Your assignment:
Beginning at the top of the entries below, retype each line exactly until the line containing "nose: (989, 633)" has been written out; include no pictures and no later lines.

Supplied material:
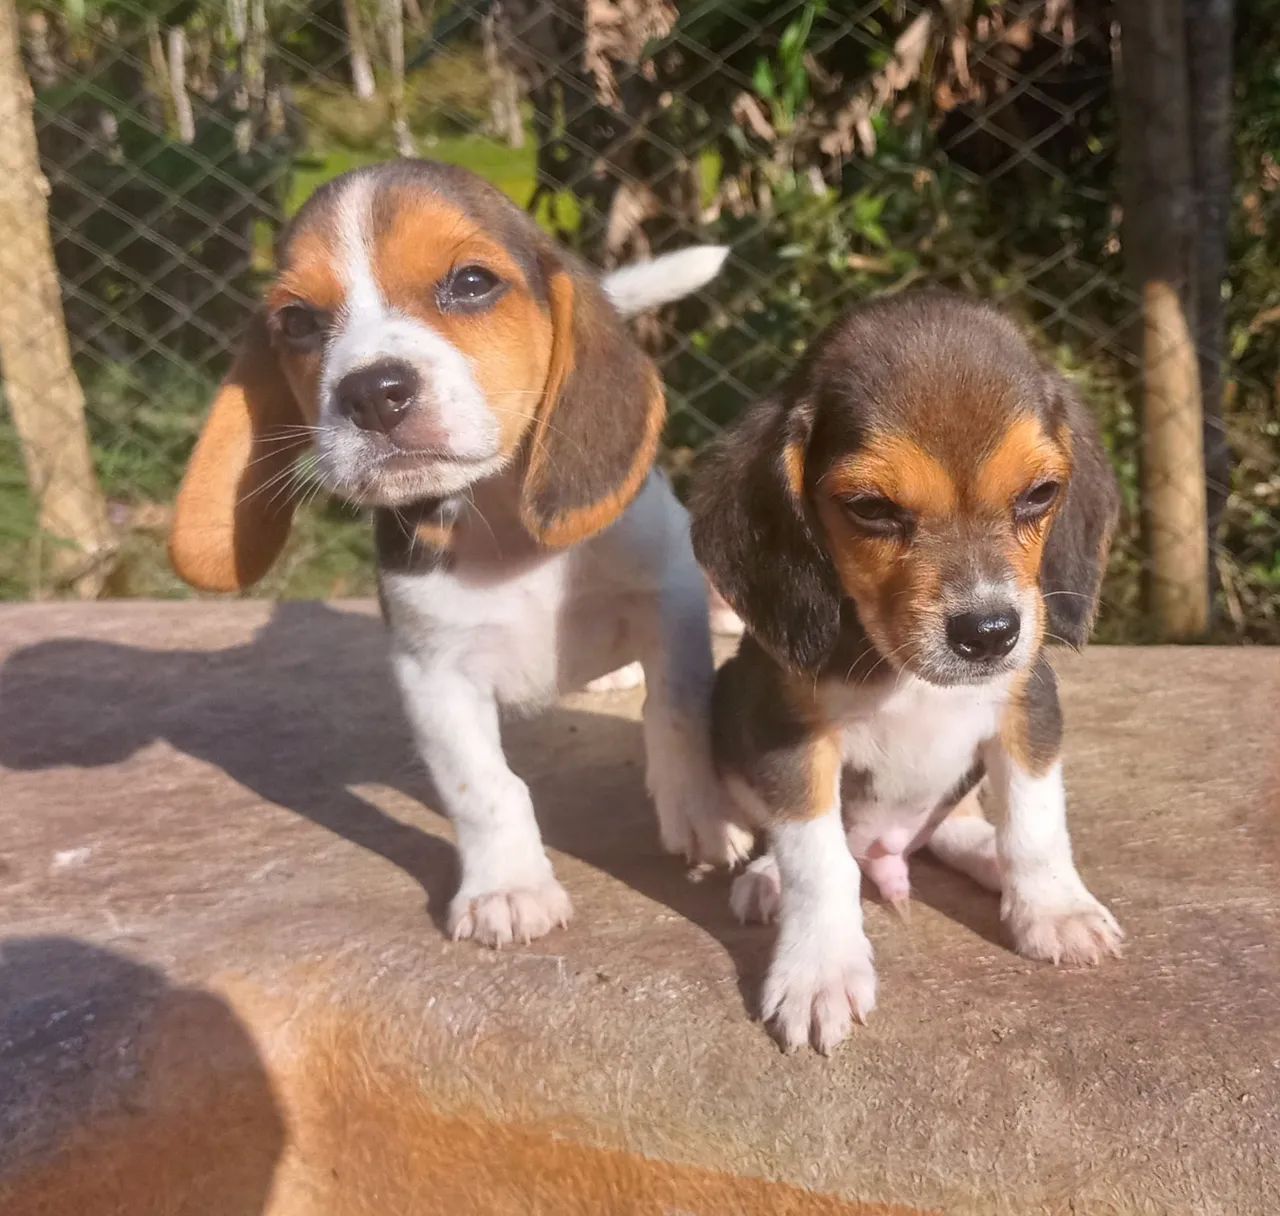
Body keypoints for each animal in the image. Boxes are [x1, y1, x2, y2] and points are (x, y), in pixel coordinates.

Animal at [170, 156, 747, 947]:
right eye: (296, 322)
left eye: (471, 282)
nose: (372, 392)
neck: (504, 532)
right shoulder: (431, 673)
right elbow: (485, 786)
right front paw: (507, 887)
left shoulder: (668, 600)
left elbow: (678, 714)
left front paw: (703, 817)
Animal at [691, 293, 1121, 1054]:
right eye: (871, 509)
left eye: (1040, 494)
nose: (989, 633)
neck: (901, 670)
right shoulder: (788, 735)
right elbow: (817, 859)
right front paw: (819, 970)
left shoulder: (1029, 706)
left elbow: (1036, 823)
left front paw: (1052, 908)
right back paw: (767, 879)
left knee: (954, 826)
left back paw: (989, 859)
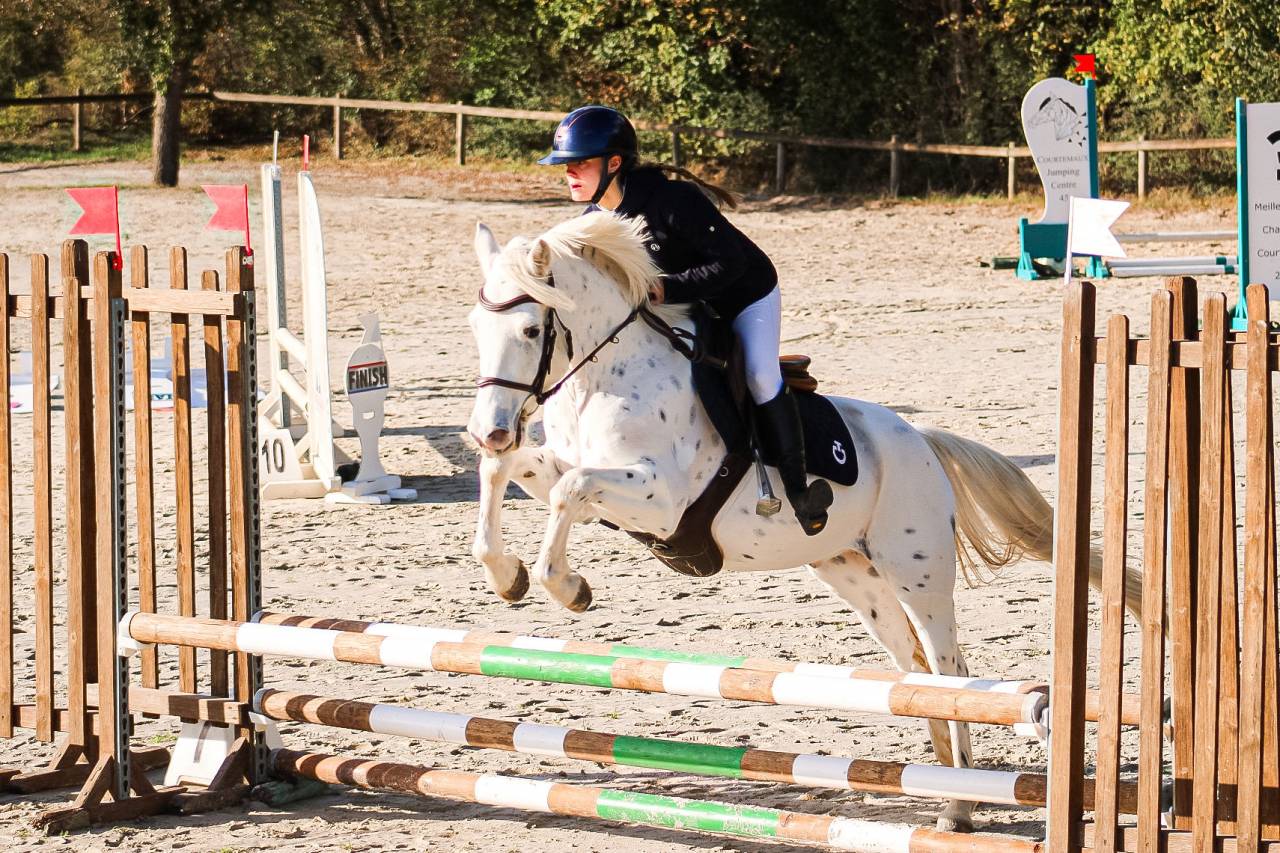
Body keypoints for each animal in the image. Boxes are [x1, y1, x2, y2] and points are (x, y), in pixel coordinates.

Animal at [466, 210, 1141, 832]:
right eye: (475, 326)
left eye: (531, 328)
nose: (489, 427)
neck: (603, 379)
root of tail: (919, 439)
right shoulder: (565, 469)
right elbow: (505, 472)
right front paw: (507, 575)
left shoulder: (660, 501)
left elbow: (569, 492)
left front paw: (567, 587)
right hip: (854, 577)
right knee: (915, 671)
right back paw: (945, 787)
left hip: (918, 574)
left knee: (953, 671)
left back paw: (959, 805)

Response to the task:
Body keypoints for each animal in the image. Boxes are [x1, y1, x2, y2] and points are (x, y), in pixel coordinates.

Animal at [170, 156, 747, 947]:
right eye: (296, 322)
left eye: (471, 282)
nose: (372, 392)
neck: (504, 532)
right shoulder: (431, 673)
right elbow: (485, 786)
right front paw: (507, 887)
left shoulder: (668, 600)
left elbow: (678, 714)
left front paw: (703, 817)
Animal at [691, 293, 1121, 1054]:
right eye: (871, 509)
left eye: (1040, 494)
nose: (989, 633)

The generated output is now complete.